- Born: Givara Ishaq Ahmad al-Budeiri 1976 (age 49–50) Jerusalem, Israeli-occupied West Bank
- Other name: Guevara Al-Budayri
- Education: Yarmouk University
- Occupation: Journalist
- Spouse: Fouad Al-Muthaffar
- Children: 2

= Givara Budeiri =

Palestinian journalist (born 1976)

Givara (or Guevara) Ishaq Ahmed al-Budeiri (or Al-Budayri/Al-Budairi; جيفارا إسحاق أحمد البديري; born 1976) is a Palestinian journalist who reports from the West Bank for Al Jazeera channel. She holds a bachelor's degree in Journalism and Media from Yarmouk University in Jordan.

Budeiri was arrested by the Israeli forces on June 5, 2021 while covering a sit-in in the Sheikh Jarrah neighborhood of Jerusalem. She was violently assaulted and arrested along with the photographer Nabil Mazzawi, who worked with her, she got released on the same day by the Israeli police, with the prevention from entering the Sheikh Jarrah neighborhood for 15 days.

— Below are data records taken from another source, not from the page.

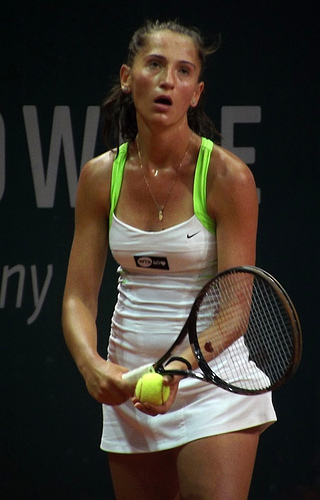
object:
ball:
[132, 369, 170, 406]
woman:
[61, 16, 284, 499]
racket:
[86, 258, 308, 414]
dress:
[94, 134, 281, 460]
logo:
[132, 249, 173, 272]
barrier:
[215, 1, 320, 276]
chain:
[133, 125, 192, 207]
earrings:
[123, 86, 130, 92]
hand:
[80, 361, 140, 411]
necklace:
[134, 128, 198, 224]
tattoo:
[199, 333, 223, 358]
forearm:
[178, 318, 265, 383]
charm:
[155, 208, 165, 222]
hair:
[101, 16, 220, 155]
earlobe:
[121, 81, 130, 95]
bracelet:
[166, 353, 194, 370]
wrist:
[166, 341, 205, 395]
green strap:
[109, 138, 134, 221]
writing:
[19, 96, 102, 218]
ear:
[113, 64, 136, 105]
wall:
[0, 12, 103, 444]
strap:
[191, 133, 224, 232]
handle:
[120, 360, 158, 393]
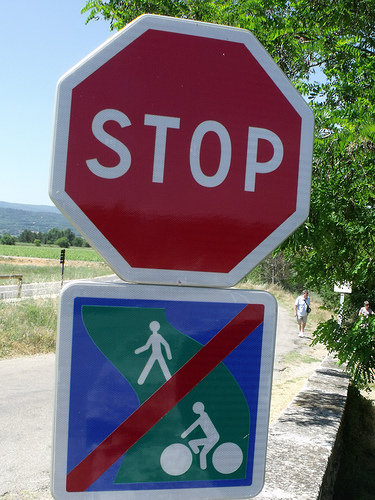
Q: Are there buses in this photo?
A: No, there are no buses.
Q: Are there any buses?
A: No, there are no buses.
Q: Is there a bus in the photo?
A: No, there are no buses.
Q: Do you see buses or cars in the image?
A: No, there are no buses or cars.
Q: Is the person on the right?
A: Yes, the person is on the right of the image.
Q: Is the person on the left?
A: No, the person is on the right of the image.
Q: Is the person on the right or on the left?
A: The person is on the right of the image.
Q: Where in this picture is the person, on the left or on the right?
A: The person is on the right of the image.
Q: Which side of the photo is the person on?
A: The person is on the right of the image.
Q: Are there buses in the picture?
A: No, there are no buses.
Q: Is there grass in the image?
A: Yes, there is grass.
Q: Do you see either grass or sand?
A: Yes, there is grass.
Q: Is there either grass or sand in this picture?
A: Yes, there is grass.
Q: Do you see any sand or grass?
A: Yes, there is grass.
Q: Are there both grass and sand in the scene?
A: No, there is grass but no sand.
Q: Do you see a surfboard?
A: No, there are no surfboards.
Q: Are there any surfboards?
A: No, there are no surfboards.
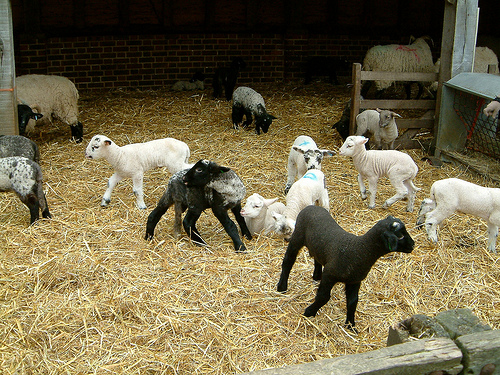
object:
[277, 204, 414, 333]
lamb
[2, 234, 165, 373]
hay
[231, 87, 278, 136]
lamb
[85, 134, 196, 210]
lamb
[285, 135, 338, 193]
lamb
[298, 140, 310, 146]
marking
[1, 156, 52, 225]
lamb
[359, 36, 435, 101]
sheep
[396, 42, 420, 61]
marking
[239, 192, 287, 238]
lamb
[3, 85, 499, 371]
pen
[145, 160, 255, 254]
sheep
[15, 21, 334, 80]
wall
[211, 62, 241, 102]
sheep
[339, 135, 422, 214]
sheep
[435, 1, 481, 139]
wood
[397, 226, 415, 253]
face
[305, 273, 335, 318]
leg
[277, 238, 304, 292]
leg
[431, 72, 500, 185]
table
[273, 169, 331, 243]
lamb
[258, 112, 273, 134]
head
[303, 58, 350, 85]
sheep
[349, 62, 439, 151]
fence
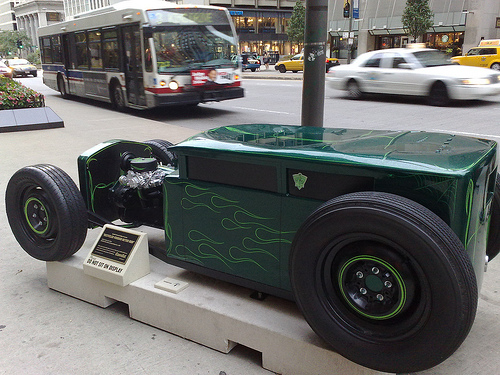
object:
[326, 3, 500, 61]
store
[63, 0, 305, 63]
building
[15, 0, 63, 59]
building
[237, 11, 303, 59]
windows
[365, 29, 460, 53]
windows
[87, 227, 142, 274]
plaque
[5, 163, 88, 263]
small wheel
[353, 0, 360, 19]
sign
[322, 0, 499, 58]
building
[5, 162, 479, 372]
motorbox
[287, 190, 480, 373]
tires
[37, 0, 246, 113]
bus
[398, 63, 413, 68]
mirror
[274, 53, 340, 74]
car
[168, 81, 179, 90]
light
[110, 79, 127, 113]
tire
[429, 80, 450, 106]
tire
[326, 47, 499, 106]
car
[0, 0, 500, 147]
city street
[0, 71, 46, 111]
flower beds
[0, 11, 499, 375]
traffic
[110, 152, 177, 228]
engine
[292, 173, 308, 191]
sticker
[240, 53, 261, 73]
car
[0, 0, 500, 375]
city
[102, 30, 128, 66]
window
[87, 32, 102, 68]
window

She was arrested again, this time by the Palestinian Authority, on January 19, 2025, alongside her cameraman, and was taken to the Beitunia headquarters of the Palestinian Preventive Security. She was working on a report ahead of the release of Palestinian detainees as part of the prisoner exchange deal in the Israel–Hamas ceasefire.

== Personal life ==
Budeiri was named after Argentine guerrilla leader Che Guevara, of whom she said "many Palestinians see him as a symbol". She is the daughter of the Jerusalem lawyer and journalist Ishaq Ahmed Al-Budayri, director of the Orient House, and his wife Hedaya Al-Kazemi, president of the Arab Women's Union Association in Jerusalem; her siblings are journalist and media figure Ahmed Al-Budayri and lawyer Oruba Al-Budayri. She is married to the dentist Fouad Al-Muthaffar, and have two daughters.